Market Reactions Have Made These Three Stocks Cheap

I’m sure somewhere along the lines you’ve heard the phrase “Be fearful when others are greedy and greedy when others are fearful.” A famous quote by Warren Buffett, it is a single sentence summation of how to make money in the stock market.

Typically where beginning investors go wrong is they tend to focus on the stocks that are going up, not down.

Sure, over the long run you need to be picking stocks that are going to increase in price and pay healthy dividends.

But the error is often made on a short-term level, and beginner investors are often buying into hot stocks assuming they will continue to rise, and ignoring struggling stocks that will inevitably rebound.

What sounds better, that you just bought into a stock that has gone up over 100% in the last year, or just bought a stock that has lost 50% of its value over the same time period?

Before you ever start making money investing, you have to start thinking that the latter part of that sentence is the more optimal situation. As such, I’m going to present you with three stocks I feel have faced significant and unwarranted market turmoil over the last while, and have the potential to give investors a hefty payday once they rebound.

Three stocks that have faced market overreactions and are poised to rebound.

Canada Goose (GOOS.TO)

**Daniel is long GOOS.TO

In my opinion Canada Goose (TSX:GOOS) is one of the strongest growth stocks in the country right now. If you don’t know much about Canada Goose, here’s a quick overview.
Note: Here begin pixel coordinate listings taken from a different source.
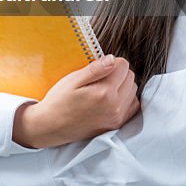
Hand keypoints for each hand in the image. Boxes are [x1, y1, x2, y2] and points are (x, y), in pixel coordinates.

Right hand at [12, 54, 139, 148]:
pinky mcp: (116, 125)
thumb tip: (112, 59)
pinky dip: (125, 99)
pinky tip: (111, 98)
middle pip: (131, 78)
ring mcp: (117, 117)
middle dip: (118, 73)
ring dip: (122, 86)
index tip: (99, 66)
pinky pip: (132, 106)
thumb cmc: (59, 101)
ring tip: (104, 88)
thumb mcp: (73, 80)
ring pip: (133, 91)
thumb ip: (95, 69)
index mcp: (104, 93)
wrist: (52, 127)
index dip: (111, 62)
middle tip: (100, 77)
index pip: (123, 66)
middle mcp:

Canada Goose designs, manufacturers, and distributes high end outerwear for adults and children. The company has recently added Baffin, a footwear company, to its portfolio.

In Canada, Canada Goose is a fairly well known company. The brand is respected at the highest level, and it seems that Canadians who can afford it have no issues dishing out over $1000 for a parka.

The company has not missed analyst earnings or sales projections in a single quarter since its 2017 IPO, and exponential growth has rewarded shareholders immensely. The company not only beats expectations, it often blows them out of the water typically in the form of double digit beats on both top and bottom lines.

However, the company and its stock took an absolute nosedive in late May. Canada Goose beat on both top and bottom lines yet again, but the issue was simply the company’s guidances. As analysts expected 30% growth, Canada Goose tempered expectations and said 20% growth was more realistic.

As such, the price of the stock fell. The key to this however, and the likelihood of profit to come from an investment in GOOS, is how much it fell. GOOS lost over 35% of its value post Q4 earnings. In my opinion, a significant overreaction.

So what are we presented with now? A stock that by all intents and purposes is dirt cheap. Trading at just over 22 times forward earnings, this price dip as a stock owner didn’t disappoint me. In fact, I was elated. I simply bought more, and have already earned over 10% on the initial recovery of the stock.

China- U.S. trade wars will inevitably settle, and I am really excited at the growth prospects this company has internationally. If you’re looking for a high potential growth stock in Canada, you should look no further.

Encana (ECA.TO)

Another stock that is taking a beating, Encana (TSX:ECA) is down over 30% in the last 30 days.

A high-profile natural gas producer in Canada, poor natural gas prices have caused the stock to take a beating. Over the past year the company has seen a 60% decline in its share price.

You’d think a company in such turmoil would be clawing back expenditures and waiting for the commodity to increase. However, Encana just recently announced its plan to buy back over $200 million in shares next month.

The company is trading at a price to earnings of 13.01, below both the industry and sector averages. With a price to book under one and a 2 year PEG of only 0.27, it is fairly obvious this stock is trading at a very deep discount.

The company has been unsteady in terms of revenue, missing the mark 3 out of the last 4 quarters, but they have impressed when it comes to earnings. Encana has exceeded earnings expectations in all of the last 5 quarters.

With a one year target estimate of nearly $14, Encana has more than 100% upside according to analysts. Natural gas prices have caused extensive fears, so now is the exact time investors need to get greedy. With an 14 day RSI of 32, Encana is bordering on oversold territory.

Whitecap Resources (WCP.TO)

Before I speak about Whitecap (TSX:WCP), it is important that you understand the volatility that lies within the oil and gas industry right now, especially with smaller companies.

The oil and gas sector has faced an absolute beating over the last few years, and it has left most companies with ridiculously cheap valuations. One of the companies I believe could prosper the most from a resurgence in oil is Whitecap.

Whitecap is now trading at a forward price to earnings of only 8.77 and an astonishingly low price to book of only 0.54. With a 2 year PEG of only 0.19, there is almost no growth priced into this small sized oil and gas company.

The company pays an alarmingly high dividend yield of 7.20%, one that would probably make income investors run for the hills in fear of dividend cuts. I had my fears as well, but the company recently raised its dividend by over 5.5%.

Analysts have a 1 year price target for the company at $8.56, which again signals over 100% upside from its current price of $4.125. There will come a time when Canadian oil companies are once again attractive to investors.

If you’re willing to invest and ride out the inevitable roller coaster, I think Whitecap provides the highest potential out there.